As the marketplace becomes more competitive and different providers’ offerings

become more similar, more marketers are resorting to the sense of smell to create pleasant

environments and establish their brands. For example, American youth-oriented retailer

Abercrombie and Fitch developed a signature and instantly recognizable scent, Fierce,

which it pumps into its stores; Singapore Airlines uses a proprietary scent called Stefan

Floridian Waters in its airplanes; the lobbies at Westin hotels are scented with a white tea

fragrance developed for the chain; and Samsung reportedly increased sales at its flagship

store in New York using a summery scent of honeydew melons (Klara, 2012).

To engage consumers’ visual sense, managers should consider package design and

shape, since it has been demonstrated that size attracts attention and that consumers tend to

choose products in packages that appear taller than other product packages.

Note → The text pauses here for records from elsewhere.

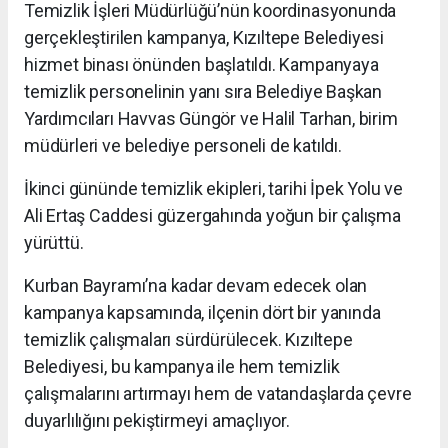
Temizlik İşleri Müdürlüğü’nün koordinasyonunda
gerçekleştirilen kampanya, Kızıltepe Belediyesi
hizmet binası önünden başlatıldı. Kampanyaya
temizlik personelinin yanı sıra Belediye Başkan
Yardımcıları Havvas Güngör ve Halil Tarhan, birim
müdürleri ve belediye personeli de katıldı.
İkinci gününde temizlik ekipleri, tarihi İpek Yolu ve
Ali Ertaş Caddesi güzergahında yoğun bir çalışma
yürüttü.
Kurban Bayramı’na kadar devam edecek olan
kampanya kapsamında, ilçenin dört bir yanında
temizlik çalışmaları sürdürülecek. Kızıltepe
Belediyesi, bu kampanya ile hem temizlik
çalışmalarını artırmayı hem de vatandaşlarda çevre
duyarlılığını pekiştirmeyi amaçlıyor.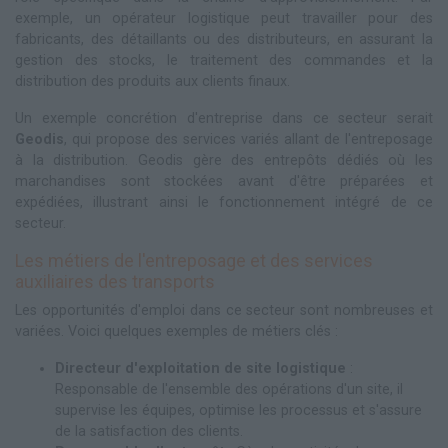
exemple, un opérateur logistique peut travailler pour des
fabricants, des détaillants ou des distributeurs, en assurant la
gestion des stocks, le traitement des commandes et la
distribution des produits aux clients finaux.
Un exemple concrétion d'entreprise dans ce secteur serait
Geodis
, qui propose des services variés allant de l'entreposage
à la distribution. Geodis gère des entrepôts dédiés où les
marchandises sont stockées avant d'être préparées et
expédiées, illustrant ainsi le fonctionnement intégré de ce
secteur.
Les métiers de l'entreposage et des services
auxiliaires des transports
Les opportunités d'emploi dans ce secteur sont nombreuses et
variées. Voici quelques exemples de métiers clés :
Directeur d'exploitation de site logistique
:
Responsable de l'ensemble des opérations d'un site, il
supervise les équipes, optimise les processus et s'assure
de la satisfaction des clients.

Finally, marketing managers must be aware of the context in which their products are

presented in the event of external and incidental exposures (non-conscious primes) that

could encourage or discourage consumers´ preference for their product (Martinez, Castaño,

Quintanilla & Reimann, 2011).

FURTHER RESEARCH

Although there is a vast body of literature on vision and hearing, and studies on touch and

smell have recently become more frequent, the sense of taste still needs more attention. It

would be of particular interest to explore the effects of priming across two or more senses.

For example, is music more enjoyable when touching something smooth? Can different

lighting change the way food tastes and how enjoyable the music is? In terms of non-

conscious processes, more research is needed on the way that external stimuli can help

consumers to achieve both consumers’ and marketers’ goals consciously or even non-

consciously. Regarding aesthetic packaging, further research could study the

neurophysiological effects of different packaging in order to better understand the elements

that constitute an aesthetic package on different product categories and how it affects

choice. Furthermore, another line of research could continue studying how to improve

labeling in order to convey important information to consumers.